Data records
· · · ·
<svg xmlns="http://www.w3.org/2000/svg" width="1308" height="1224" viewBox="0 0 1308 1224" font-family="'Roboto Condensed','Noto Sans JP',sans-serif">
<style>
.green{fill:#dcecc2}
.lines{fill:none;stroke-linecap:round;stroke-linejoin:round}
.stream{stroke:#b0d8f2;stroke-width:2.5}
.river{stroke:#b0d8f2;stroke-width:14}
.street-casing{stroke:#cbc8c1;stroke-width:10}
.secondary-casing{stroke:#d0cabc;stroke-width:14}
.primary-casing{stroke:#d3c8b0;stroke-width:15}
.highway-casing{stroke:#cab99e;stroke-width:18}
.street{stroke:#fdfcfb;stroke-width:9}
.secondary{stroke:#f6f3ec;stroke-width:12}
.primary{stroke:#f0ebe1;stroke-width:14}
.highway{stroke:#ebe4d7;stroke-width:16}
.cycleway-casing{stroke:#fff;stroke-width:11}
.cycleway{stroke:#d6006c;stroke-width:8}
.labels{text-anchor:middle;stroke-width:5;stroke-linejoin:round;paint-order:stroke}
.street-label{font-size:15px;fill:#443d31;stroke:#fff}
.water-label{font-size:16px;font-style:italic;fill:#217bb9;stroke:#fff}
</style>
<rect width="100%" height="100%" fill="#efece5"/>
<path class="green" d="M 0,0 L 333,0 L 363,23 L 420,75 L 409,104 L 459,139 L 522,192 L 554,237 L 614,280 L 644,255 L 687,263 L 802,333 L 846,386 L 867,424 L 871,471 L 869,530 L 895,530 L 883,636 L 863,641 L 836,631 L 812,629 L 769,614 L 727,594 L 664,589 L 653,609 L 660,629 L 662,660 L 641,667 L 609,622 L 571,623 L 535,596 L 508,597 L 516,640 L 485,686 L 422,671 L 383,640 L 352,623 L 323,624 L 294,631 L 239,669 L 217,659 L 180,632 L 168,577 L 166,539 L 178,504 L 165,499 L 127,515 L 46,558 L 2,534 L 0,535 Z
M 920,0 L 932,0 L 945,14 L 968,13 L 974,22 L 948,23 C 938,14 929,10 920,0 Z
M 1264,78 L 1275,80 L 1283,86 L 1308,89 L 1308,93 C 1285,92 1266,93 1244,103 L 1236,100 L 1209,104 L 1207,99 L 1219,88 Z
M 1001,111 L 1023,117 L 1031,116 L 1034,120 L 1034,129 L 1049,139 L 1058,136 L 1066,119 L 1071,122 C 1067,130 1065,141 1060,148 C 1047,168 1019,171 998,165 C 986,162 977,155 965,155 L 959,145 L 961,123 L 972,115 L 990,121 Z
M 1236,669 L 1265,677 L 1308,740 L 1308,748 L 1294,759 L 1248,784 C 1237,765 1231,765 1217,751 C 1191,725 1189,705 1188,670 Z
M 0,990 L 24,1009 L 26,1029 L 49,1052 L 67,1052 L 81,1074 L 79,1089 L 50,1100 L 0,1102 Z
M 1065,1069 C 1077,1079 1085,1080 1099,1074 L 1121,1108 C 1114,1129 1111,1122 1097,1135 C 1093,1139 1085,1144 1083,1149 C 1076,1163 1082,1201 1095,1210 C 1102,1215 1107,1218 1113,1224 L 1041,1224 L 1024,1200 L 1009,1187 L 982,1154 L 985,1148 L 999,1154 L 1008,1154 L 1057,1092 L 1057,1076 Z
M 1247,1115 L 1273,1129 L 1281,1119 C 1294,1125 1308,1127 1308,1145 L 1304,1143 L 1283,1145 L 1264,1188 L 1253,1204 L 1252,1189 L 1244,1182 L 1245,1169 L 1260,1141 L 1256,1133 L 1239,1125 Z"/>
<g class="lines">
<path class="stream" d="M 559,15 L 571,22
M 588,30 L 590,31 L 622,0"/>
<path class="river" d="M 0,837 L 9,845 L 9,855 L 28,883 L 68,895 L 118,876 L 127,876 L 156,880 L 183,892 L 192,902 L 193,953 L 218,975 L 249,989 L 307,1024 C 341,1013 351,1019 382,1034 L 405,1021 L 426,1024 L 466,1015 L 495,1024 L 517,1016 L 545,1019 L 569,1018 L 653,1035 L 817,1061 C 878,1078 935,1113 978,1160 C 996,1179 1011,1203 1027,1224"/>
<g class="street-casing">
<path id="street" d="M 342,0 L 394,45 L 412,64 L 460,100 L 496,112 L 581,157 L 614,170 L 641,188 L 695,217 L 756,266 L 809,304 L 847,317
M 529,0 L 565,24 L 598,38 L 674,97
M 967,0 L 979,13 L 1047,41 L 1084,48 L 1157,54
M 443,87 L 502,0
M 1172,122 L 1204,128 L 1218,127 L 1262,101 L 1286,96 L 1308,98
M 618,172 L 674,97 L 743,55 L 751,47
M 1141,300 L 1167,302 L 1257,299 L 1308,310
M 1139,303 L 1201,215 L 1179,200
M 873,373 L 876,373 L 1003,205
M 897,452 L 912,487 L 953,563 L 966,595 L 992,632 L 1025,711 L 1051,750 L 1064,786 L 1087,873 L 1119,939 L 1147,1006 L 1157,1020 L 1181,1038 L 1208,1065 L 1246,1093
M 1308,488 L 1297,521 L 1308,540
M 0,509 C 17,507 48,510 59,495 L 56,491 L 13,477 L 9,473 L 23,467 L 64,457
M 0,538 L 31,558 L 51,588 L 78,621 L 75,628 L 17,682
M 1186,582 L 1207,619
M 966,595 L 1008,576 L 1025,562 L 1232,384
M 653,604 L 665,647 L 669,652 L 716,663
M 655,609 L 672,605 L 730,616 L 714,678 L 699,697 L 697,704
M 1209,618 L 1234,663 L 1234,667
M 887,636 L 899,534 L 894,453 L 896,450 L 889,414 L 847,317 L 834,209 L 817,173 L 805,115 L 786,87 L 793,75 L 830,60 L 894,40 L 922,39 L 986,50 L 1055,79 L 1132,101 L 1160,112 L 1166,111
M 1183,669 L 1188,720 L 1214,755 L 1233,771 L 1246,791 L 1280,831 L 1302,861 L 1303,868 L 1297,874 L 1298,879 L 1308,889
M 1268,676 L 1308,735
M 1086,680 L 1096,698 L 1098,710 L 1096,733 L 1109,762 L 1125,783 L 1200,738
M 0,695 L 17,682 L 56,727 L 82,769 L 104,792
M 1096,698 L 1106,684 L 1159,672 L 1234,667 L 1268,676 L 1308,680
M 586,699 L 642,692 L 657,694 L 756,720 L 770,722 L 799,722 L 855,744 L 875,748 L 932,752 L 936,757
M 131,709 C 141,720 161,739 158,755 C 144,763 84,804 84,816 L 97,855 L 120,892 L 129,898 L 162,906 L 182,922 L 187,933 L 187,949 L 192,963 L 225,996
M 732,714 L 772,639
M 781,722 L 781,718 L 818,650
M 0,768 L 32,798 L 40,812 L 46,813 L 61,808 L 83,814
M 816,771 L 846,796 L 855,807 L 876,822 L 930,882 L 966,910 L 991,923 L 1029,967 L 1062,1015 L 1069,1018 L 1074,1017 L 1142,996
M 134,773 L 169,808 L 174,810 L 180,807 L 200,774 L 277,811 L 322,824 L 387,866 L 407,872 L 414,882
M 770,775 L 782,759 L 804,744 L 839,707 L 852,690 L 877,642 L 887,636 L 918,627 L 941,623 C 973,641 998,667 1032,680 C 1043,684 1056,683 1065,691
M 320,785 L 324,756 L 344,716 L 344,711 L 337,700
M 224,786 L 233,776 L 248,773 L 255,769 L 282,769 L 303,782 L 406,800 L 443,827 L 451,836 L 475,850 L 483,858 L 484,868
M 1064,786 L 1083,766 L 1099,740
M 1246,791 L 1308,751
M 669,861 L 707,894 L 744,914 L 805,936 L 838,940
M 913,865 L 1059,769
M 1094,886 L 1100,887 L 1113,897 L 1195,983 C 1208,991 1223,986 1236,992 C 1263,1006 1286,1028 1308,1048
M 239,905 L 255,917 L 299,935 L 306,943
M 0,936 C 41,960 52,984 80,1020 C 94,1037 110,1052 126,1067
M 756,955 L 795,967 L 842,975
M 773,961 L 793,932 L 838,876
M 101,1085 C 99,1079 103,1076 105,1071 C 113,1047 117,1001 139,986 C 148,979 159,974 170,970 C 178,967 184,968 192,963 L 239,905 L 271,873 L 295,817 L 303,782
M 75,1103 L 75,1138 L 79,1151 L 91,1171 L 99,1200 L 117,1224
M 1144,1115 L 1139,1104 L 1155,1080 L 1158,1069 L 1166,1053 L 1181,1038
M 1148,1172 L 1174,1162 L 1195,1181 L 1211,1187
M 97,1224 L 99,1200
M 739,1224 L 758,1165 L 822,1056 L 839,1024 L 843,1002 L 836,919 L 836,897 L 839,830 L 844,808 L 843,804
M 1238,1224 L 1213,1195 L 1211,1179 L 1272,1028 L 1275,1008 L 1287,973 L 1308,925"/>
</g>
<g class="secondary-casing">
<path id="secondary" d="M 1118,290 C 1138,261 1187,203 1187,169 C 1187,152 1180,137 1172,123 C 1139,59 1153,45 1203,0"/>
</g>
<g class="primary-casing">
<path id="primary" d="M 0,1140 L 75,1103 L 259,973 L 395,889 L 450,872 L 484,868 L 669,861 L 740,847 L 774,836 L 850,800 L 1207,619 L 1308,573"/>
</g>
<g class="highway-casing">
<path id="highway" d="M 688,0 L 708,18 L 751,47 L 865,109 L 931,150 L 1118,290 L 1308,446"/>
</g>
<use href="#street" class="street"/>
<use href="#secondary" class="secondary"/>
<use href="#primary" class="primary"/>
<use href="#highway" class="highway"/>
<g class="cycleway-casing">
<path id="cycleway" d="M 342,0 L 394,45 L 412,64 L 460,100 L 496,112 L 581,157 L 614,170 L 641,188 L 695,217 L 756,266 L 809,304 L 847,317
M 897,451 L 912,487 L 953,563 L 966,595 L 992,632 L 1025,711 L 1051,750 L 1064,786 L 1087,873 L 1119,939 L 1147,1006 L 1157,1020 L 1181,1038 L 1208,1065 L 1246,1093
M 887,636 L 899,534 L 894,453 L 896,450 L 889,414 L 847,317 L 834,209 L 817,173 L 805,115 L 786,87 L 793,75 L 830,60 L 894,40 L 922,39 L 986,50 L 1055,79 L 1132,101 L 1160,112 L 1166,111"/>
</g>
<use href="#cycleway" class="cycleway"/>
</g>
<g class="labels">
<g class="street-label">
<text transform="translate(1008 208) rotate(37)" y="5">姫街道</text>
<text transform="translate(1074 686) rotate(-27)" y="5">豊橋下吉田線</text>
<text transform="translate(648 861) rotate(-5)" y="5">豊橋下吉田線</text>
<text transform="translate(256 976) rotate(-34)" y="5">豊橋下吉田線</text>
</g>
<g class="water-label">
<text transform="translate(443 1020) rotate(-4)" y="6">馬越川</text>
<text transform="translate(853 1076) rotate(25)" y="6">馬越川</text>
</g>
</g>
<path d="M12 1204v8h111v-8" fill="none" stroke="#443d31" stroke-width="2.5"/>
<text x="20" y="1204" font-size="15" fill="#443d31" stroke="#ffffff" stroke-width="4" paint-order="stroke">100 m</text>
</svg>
· · · ·
What is the number of lines above that contain "height"? Answer with that number only.

2